Google Wave was introduced in Google I/O. Google I/O is a developer gathering focused on pushing the boundaries of web applications using Google and open web technologies.
Google Wave is still in the making. However, it was conceptualize a few years ago and it has now mature to let developers get their hands dirty on developing API for it. More information after the break.
What is Google Wave?
Google Wave is a product that helps users communicate and collaborate on the web. A “wave” is equal parts conversation and document, where users can almost instantly communicate and work together with richly formatted text, photos, videos, maps, and more. Google Wave is also a platform with a rich set of open APIs that allow developers to embed waves in other web services and to build extensions that work inside waves.

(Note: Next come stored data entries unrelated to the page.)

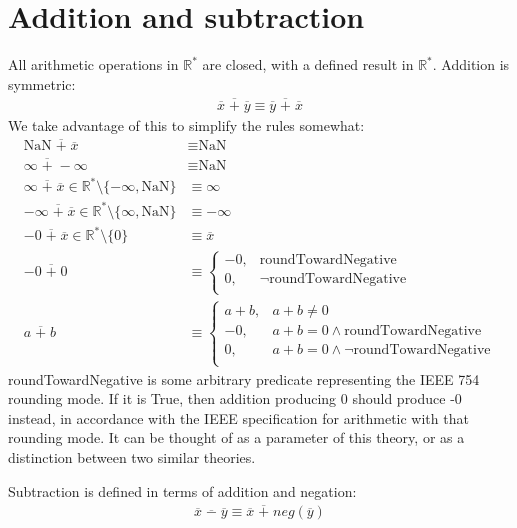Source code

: \documentclass[letterpaper,10pt]{article}
\newcommand{\NaN}{\text{NaN}}
\begin{document}
\section{Addition and subtraction}

 All arithmetic operations in $\mathbb{R}^*$ are closed, with a defined result in $\mathbb{R}^*$. Addition is symmetric:
\begin{align}
 \overline{x} \;\overline{+}\; \overline{y} \equiv \overline{y} \;\overline{+}\; \overline{x}
\end{align}
 We take advantage of this to simplify the rules somewhat:
\begin{align}
 \NaN \;\overline{+}\; \overline{x} &\equiv \NaN \\
 \infty \;\overline{+}\; -\infty &\equiv \NaN \\
 \infty \;\overline{+}\; \overline{x} \in \mathbb{R}^* \setminus \{-\infty, \NaN\} &\equiv \infty \\
 -\infty \;\overline{+}\; \overline{x} \in \mathbb{R}^* \setminus \{\infty, \NaN\} &\equiv -\infty \\
 -0 \;\overline{+}\; \overline{x} \in \mathbb{R}^* \setminus \{0\} &\equiv \overline{x} \\
 -0 \;\overline{+}\; 0 &\equiv
 \begin{cases}
  -0, &\text{roundTowardNegative} \\
  0,  &\lnot \text{roundTowardNegative} \\
 \end{cases}\\
 a \;\overline{+}\; b &\equiv
 \begin{cases}
  a + b, &a + b \not= 0 \\
  -0,    &a + b = 0 \land \text{roundTowardNegative} \\
  0,     &a + b = 0 \land \lnot \text{roundTowardNegative} \\
 \end{cases}
\end{align}
 roundTowardNegative is some arbitrary predicate representing the IEEE 754 rounding mode. If it is True, then addition producing 0 should produce -0 instead, in accordance with the IEEE specification for arithmetic with that rounding mode. It can be thought of as a parameter of this theory, or as a distinction between two similar theories.

 Subtraction is defined in terms of addition and negation:
\begin{align}
 \overline{x} \;\overline{-}\; \overline{y} \equiv \overline{x} \;\overline{+}\; neg(\overline{y})
\end{align}
\end{document}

A wave is equal parts conversation and document. People can communicate and work together with richly formatted text, photos, videos, maps, and more.

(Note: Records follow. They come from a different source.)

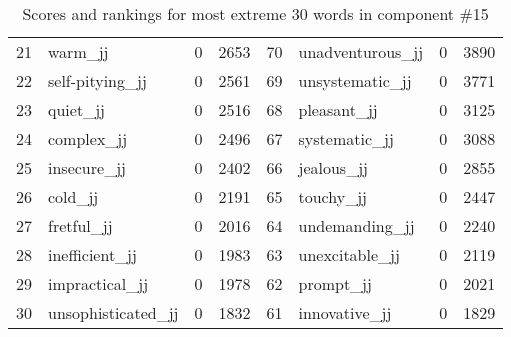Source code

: \begin{table}[tbp]
\begin{tabular}{| rlr@{.}l | rlr@{.}l |}
    21 & warm\_jj & 0 & 2653    &    70 & unadventurous\_jj & 0 & 3890 \\
    22 & self-pitying\_jj & 0 & 2561    &    69 & unsystematic\_jj & 0 & 3771 \\
    23 & quiet\_jj & 0 & 2516    &    68 & pleasant\_jj & 0 & 3125 \\
    24 & complex\_jj & 0 & 2496    &    67 & systematic\_jj & 0 & 3088 \\
    25 & insecure\_jj & 0 & 2402    &    66 & jealous\_jj & 0 & 2855 \\
    26 & cold\_jj & 0 & 2191    &    65 & touchy\_jj & 0 & 2447 \\
    27 & fretful\_jj & 0 & 2016    &    64 & undemanding\_jj & 0 & 2240 \\
    28 & inefficient\_jj & 0 & 1983    &    63 & unexcitable\_jj & 0 & 2119 \\
    29 & impractical\_jj & 0 & 1978    &    62 & prompt\_jj & 0 & 2021 \\
    30 & unsophisticated\_jj & 0 & 1832    &    61 & innovative\_jj & 0 & 1829 \\
    \hline
    \end{tabular}
    \caption{Scores and rankings for most extreme 30 words in component \#15} 
\end{table}
\clearpage
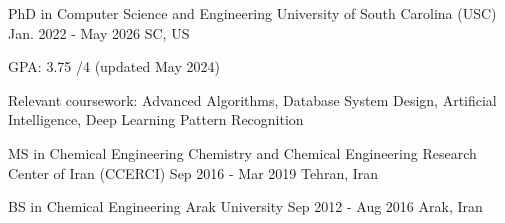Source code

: {}


\begin{cventries}

  \cventry
    {PhD in Computer Science and Engineering}   %
    {University of South Carolina (USC)}        %
    {Jan. 2022 - May 2026}                      %
    {SC, US}                                   %
    {
      \begin{cvitems}                           %
        \item {GPA: 3.75 /4 (updated May 2024)}
        \item {Relevant coursework: Advanced Algorithms, Database System Design, Artificial Intelligence, Deep Learning Pattern Recognition}
      \end{cvitems}
    }

\vspace{-0.06cm}
\cventry
    {MS in Chemical Engineering}
    {Chemistry and Chemical Engineering Research Center of Iran (CCERCI)}
    {Sep 2016 - Mar 2019}
    {Tehran, Iran}
    {
    }

\vspace{-0.45cm}
\cventry
    {BS in Chemical Engineering}
    {Arak University}
    {Sep 2012 - Aug 2016}
    {Arak, Iran}
    {
    }

\end{cventries}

A wave is shared. Any participant can reply anywhere in the message, edit the content and add participants at any point in the process. Then playback lets anyone rewind the wave to see who said what and when.

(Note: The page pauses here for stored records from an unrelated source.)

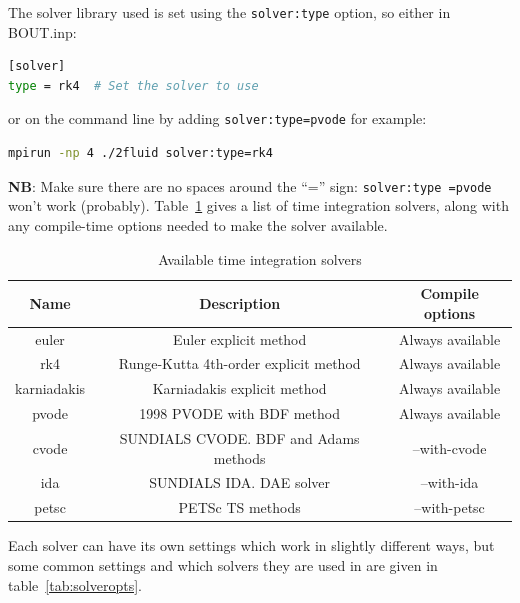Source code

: \documentclass[12pt]{article}
\newcommand{\code}[1]{\texttt{#1}}
\begin{document}
The solver library used is set using the \code{solver:type} option, so either
in BOUT.inp:
%
\begin{lstlisting}[language=bash,numbers=none]
[solver]
type = rk4  # Set the solver to use
\end{lstlisting}
%
or on the command line by adding \code{solver:type=pvode} for example:
%
\begin{lstlisting}[language=bash,numbers=none]
mpirun -np 4 ./2fluid solver:type=rk4
\end{lstlisting}
%
{\bf NB}: Make sure there are no spaces around the ``='' sign:
\code{solver:type =pvode} won't work (probably).  Table~\ref{tab:solvers} gives
a list of time integration solvers, along with any compile-time options needed
to make the solver available.
%
\begin{table}[htb!]
\centering
\caption{Available time integration solvers}
%
\label{tab:solvers}
%
\begin{tabular}{c | c | c}
\hline
Name & Description & Compile options \\
\hline
euler & Euler explicit method & Always available \\
rk4 & Runge-Kutta 4th-order explicit method & Always available \\
karniadakis & Karniadakis explicit method & Always available \\
pvode & 1998 PVODE with BDF method & Always available \\
cvode & SUNDIALS CVODE. BDF and Adams methods & --with-cvode \\
ida & SUNDIALS IDA. DAE solver & --with-ida \\
petsc & PETSc TS methods & --with-petsc \\
\hline
\end{tabular}
%
\end{table}
%
Each solver can have its own settings which work in slightly different ways,
but some common settings and which solvers they are used in are given in
table~\ref{tab:solveropts}.
%
\end{document}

A wave is live. With live transmission as you type, participants on a wave can have faster conversations, see edits and interact with extensions in real-time.
To me, this is the combination of all social network tools put together and able to use them at the same time. It has the right elements to be developed into something more powerful.
Unlike other social networks, Google Wave allows websites to embed it into them. If you think “Isn’t this same as how Google Maps has started out?”, you are correct as they are from the people that brought you Google Maps.